Vorliegender Auszug:
--- --- ---

5) Sicherheit fördern und fordern

Sicherheitsbedenken gehören immer noch zu den größten Hindernissen für mehr Mobilität und Flexibilität in der Arbeitswelt. Laut einer Umfrage des Bundesamtes für Sicherheit in der Informationstechnik (BSI) ist der "Umgang mit Smartphones" für die Unternehmen das mit Abstand wichtigste IT-Sicherheitsthema. Eine mögliche Lösung ist das sogenannte Sandbox-Konzept: Dabei kann der Mitarbeiter sich von überall einloggen und Firmendaten ansehen und bearbeiten, sie aber nicht lokal herunterladen. Für zusätzliche Sicherheit sorgen regelbasierte Zugriffskonzepte, die genau festlegen, wer welche Daten nutzt. Und um den Verlust sensibler Daten zu verhindern, setzt beispielsweise der Softwarehersteller CA Technologies auf Geo-Tracking. Dieses System schlägt sofort Alarm, wenn es unplausible Anmeldevorgänge bemerkt.

6) Qualitätsstandards setzen und einhalten

Hochwertige Technologie ist nicht nur für die Realisierung ausgeklügelter Sicherheitskonzepte, sondern auch für die Qualität der Arbeitsergebnisse unbedingt nötig. Nur mit leistungsfähigen Netzen lässt sich sicherstellen, dass in einer Videokonferenz Sprache und Bild synchron bei den anderen Teilnehmern ankommen. Ist das nicht der Fall - hier reichen bereits Abweichungen von Sekundenbruchteilen -, stört dies die Aufmerksamkeit der Teilnehmer und beeinträchtigt die Produktivität des Meetings. Es lohnt sich deshalb für Unternehmen, wenn sie virtuelle Meetings nicht einfach im "offenen Internet" abhalten, sondern Plattformen erfahrener Dienstleister benutzen, auch wenn der Zugang über das Web erfolgt.

7) Konsequent wirtschaftlich denken und handeln

Die Schaffung von Home Offices und anderen mobilen Arbeitsformen hat nichts mit sozialem Engagement zu tun. Es geht um messbare wirtschaftliche Vorteile. Mitarbeiter und Büros sind in vielen Firmen die größten Posten in der Bilanz. Durch einen Mix aus Home Office, Großraumbüros, Besprechungs- und Teamräumen lassen sich die Ausgaben in dem Bereich um zehn bis 20 Prozent senken. Wichtig ist, die Kosten für die mobile Nutzung der Geräte im Griff zu behalten.

Nicola Millards Ratschläge basieren auf ihrer Erfahrung mit der Einführung von "Agile Working" als Firmenkultur bei BT. So arbeiten in Deutschland derzeit 17 Prozent der BT-Mitarbeiter überwiegend im Home Office. Insgesamt nutzen zwei Drittel der Kollegen die Möglichkeit, gelegentlich oder regelmäßig von zu Hause oder unterwegs zu arbeiten. Dabei können sie zwischen drei Alternativen wählen: Entweder arbeiten sie ein bis zwei Tage die Woche von zu Hause aus oder 40 bis 60 Prozent oder mehr als 60 Prozent der Arbeitszeit. "BT misst die Mitarbeiter an ihren Leistungen und Ergebnissen. Dafür erhält jeder Mitarbeiter seine Zielvereinbarung. In Abstimmung mit dem Vorgesetzten können die Kollegen das für sie passende Arbeitszeitmodell wählen", erklärt Constanze Dressler aus der BT-Personalabteilung.

--- --- ---

Aufgabe 1:
Erläutern Sie anhand des Auszugs in ein bis drei Sätzen, warum es sich für Unternehmen lohnt, virtuelle Meetings über Plattformen erfahrener Dienstleister statt im „offenen Internet“ abzuhalten.
Aufgabe 2:
Prüfen Sie, ob die folgenden Aussagen mit dem Auszug übereinstimmen. Antworten Sie jeweils mit Ja oder Nein und zitieren Sie die entscheidende Stelle wörtlich.
(a) Laut der BSI-Umfrage ist der Umgang mit Smartphones für Unternehmen das wichtigste IT-Sicherheitsthema.
(b) Beim Sandbox-Konzept können Mitarbeiter Firmendaten lokal herunterladen.
(c) In Deutschland arbeitet die Hälfte der BT-Mitarbeiter überwiegend im Home Office.

Bereitgestellte Angaben:
--- --- ---

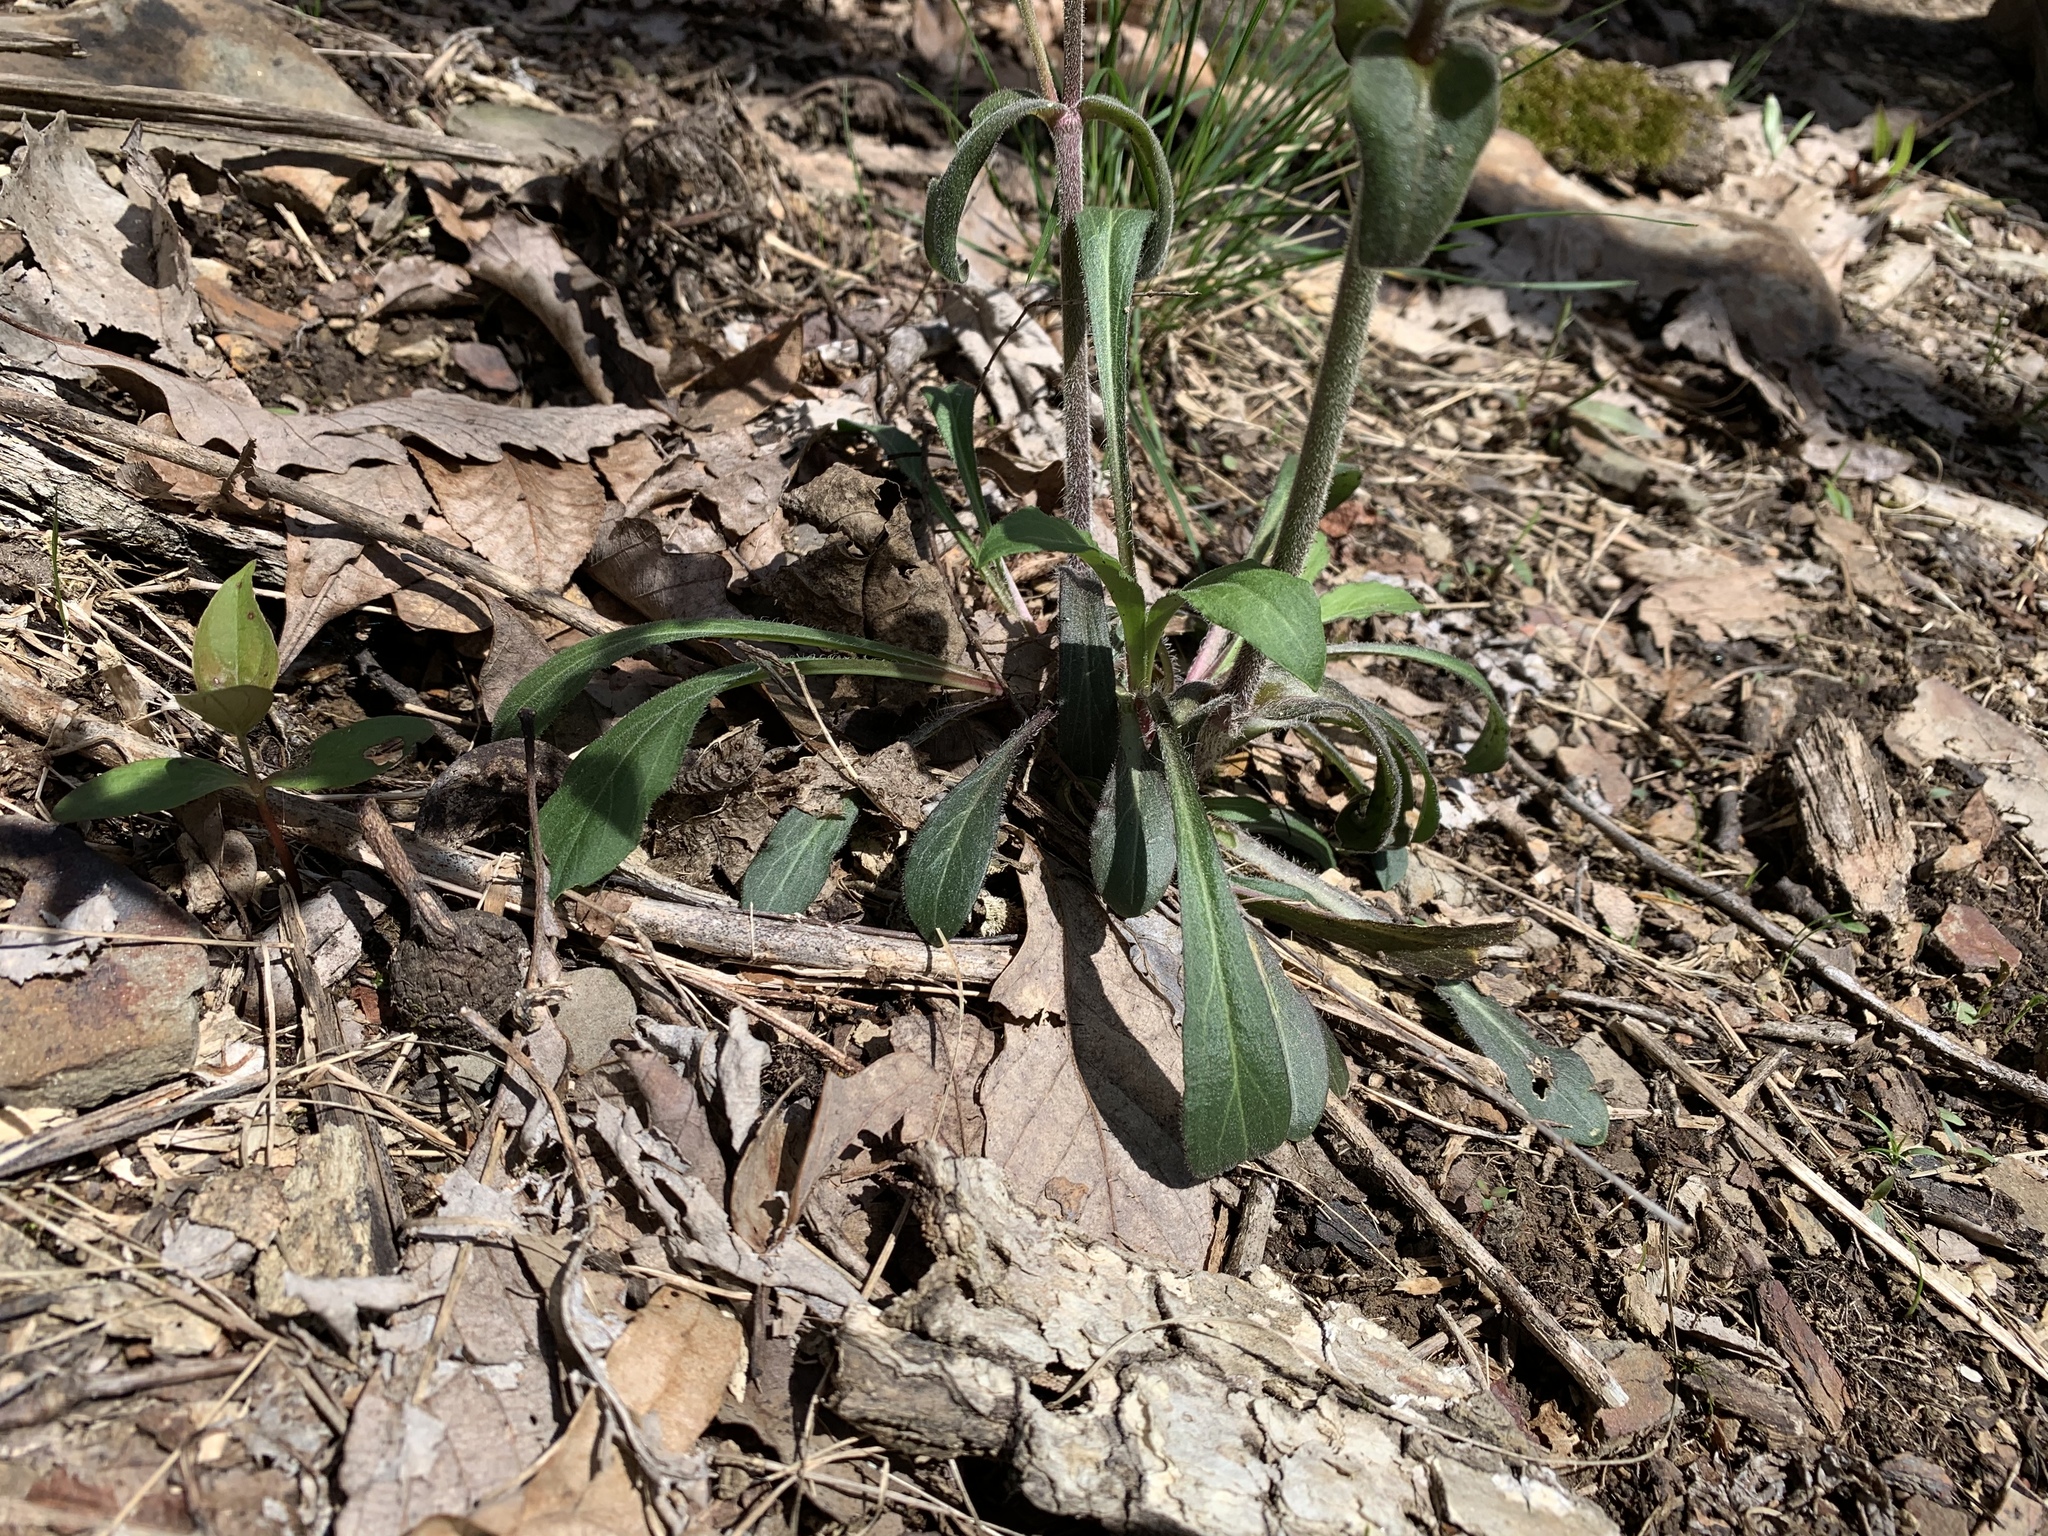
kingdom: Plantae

--- --- ---

Lösung 1:
Nur mit leistungsfähigen Netzen lässt sich sicherstellen, dass Sprache und Bild in einer Videokonferenz synchron bei den anderen Teilnehmern ankommen. Schon Abweichungen von Sekundenbruchteilen stören die Aufmerksamkeit der Teilnehmer und beeinträchtigen die Produktivität des Meetings.

Lösung 2:
(a) Ja: „ist der "Umgang mit Smartphones" für die Unternehmen das mit Abstand wichtigste IT-Sicherheitsthema“
(b) Nein: „sie aber nicht lokal herunterladen“
(c) Nein: „So arbeiten in Deutschland derzeit 17 Prozent der BT-Mitarbeiter überwiegend im Home Office.“